(Saved entries)
· · · ·
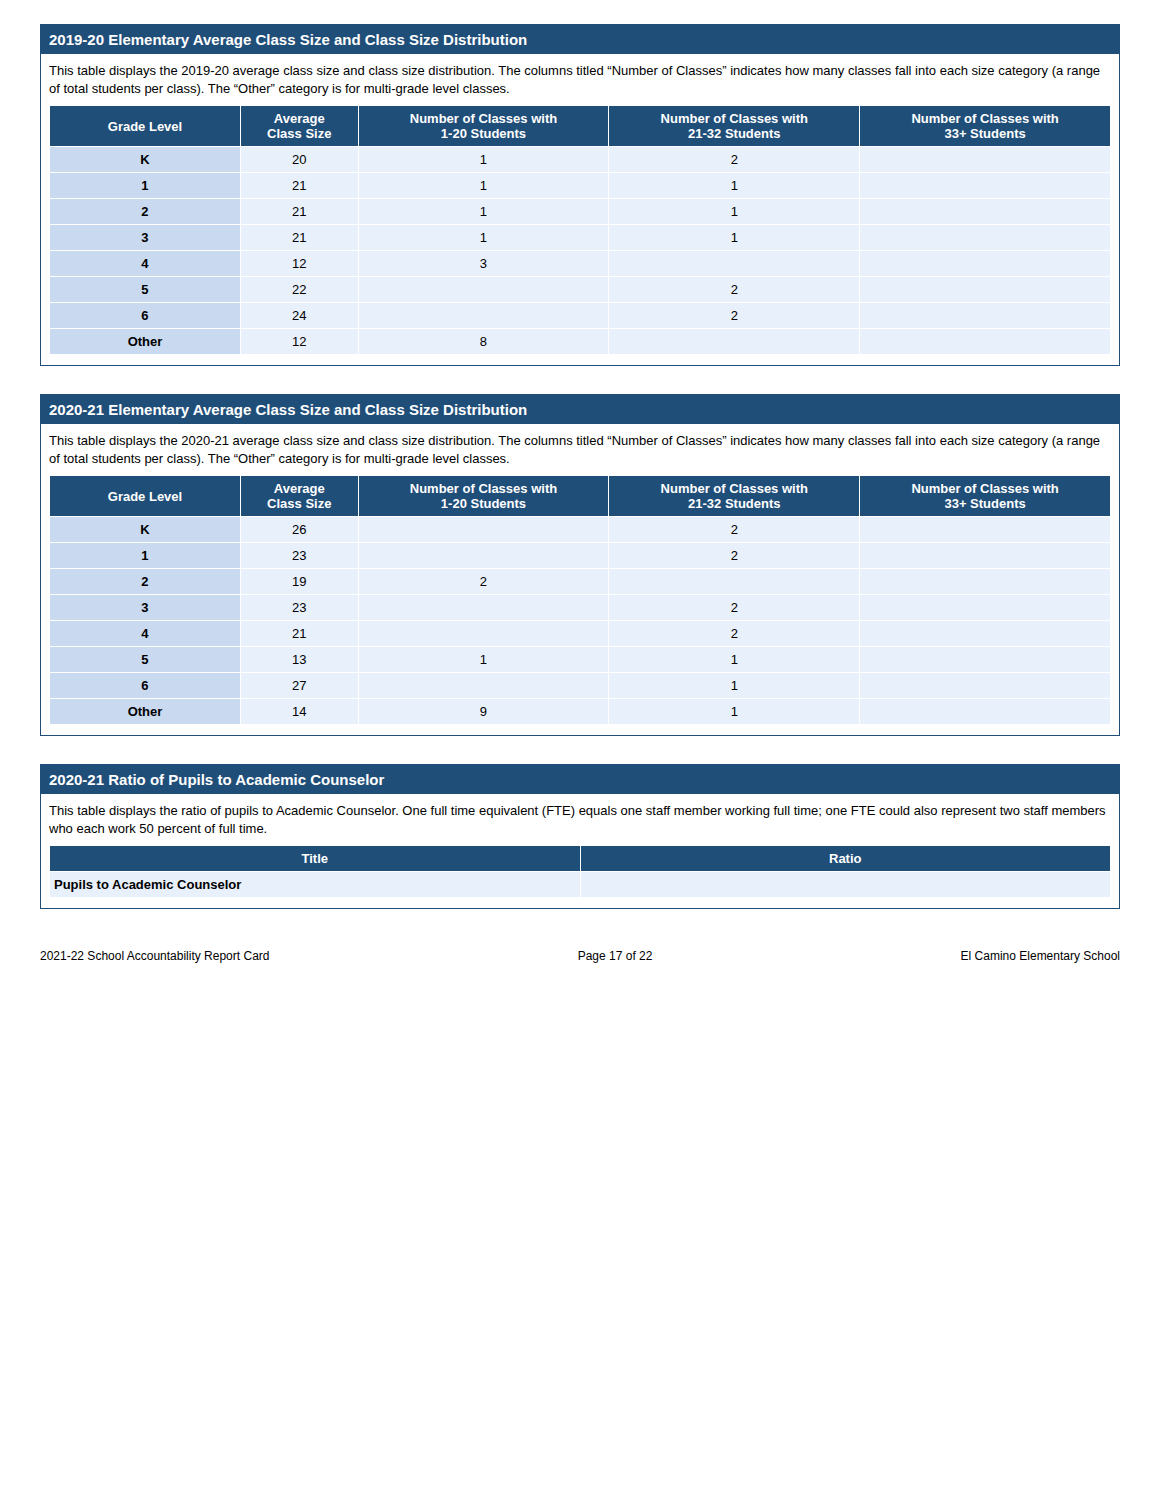2019-20 Elementary Average Class Size and Class Size Distribution
This table displays the 2019-20 average class size and class size distribution. The columns titled “Number of Classes” indicates how many classes fall into each size category (a range of total students per class). The “Other” category is for multi-grade level classes.
| Grade Level | Average Class Size | Number of Classes with 1-20 Students | Number of Classes with 21-32 Students | Number of Classes with 33+ Students |
| --- | --- | --- | --- | --- |
| K | 20 | 1 | 2 | |
| 1 | 21 | 1 | 1 | |
| 2 | 21 | 1 | 1 | |
| 3 | 21 | 1 | 1 | |
| 4 | 12 | 3 | | |
| 5 | 22 | | 2 | |
| 6 | 24 | | 2 | |
| Other | 12 | 8 | | |
2020-21 Elementary Average Class Size and Class Size Distribution
This table displays the 2020-21 average class size and class size distribution. The columns titled “Number of Classes” indicates how many classes fall into each size category (a range of total students per class). The “Other” category is for multi-grade level classes.
| Grade Level | Average Class Size | Number of Classes with 1-20 Students | Number of Classes with 21-32 Students | Number of Classes with 33+ Students |
| --- | --- | --- | --- | --- |
| K | 26 | | 2 | |
| 1 | 23 | | 2 | |
| 2 | 19 | 2 | | |
| 3 | 23 | | 2 | |
| 4 | 21 | | 2 | |
| 5 | 13 | 1 | 1 | |
| 6 | 27 | | 1 | |
| Other | 14 | 9 | 1 | |
2020-21 Ratio of Pupils to Academic Counselor
This table displays the ratio of pupils to Academic Counselor. One full time equivalent (FTE) equals one staff member working full time; one FTE could also represent two staff members who each work 50 percent of full time.
| Title | Ratio |
| --- | --- |
| Pupils to Academic Counselor | |
2021-22 School Accountability Report Card Page 17 of 22 El Camino Elementary School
· · · ·
*What needs to be done*. Among the lines above, return each one holding the string "Counselor".

*Written response*.
2020-21 Ratio of Pupils to Academic Counselor
This table displays the ratio of pupils to Academic Counselor. One full time equivalent (FTE) equals one staff member working full time; one FTE could also represent two staff members who each work 50 percent of full time.
| Pupils to Academic Counselor | |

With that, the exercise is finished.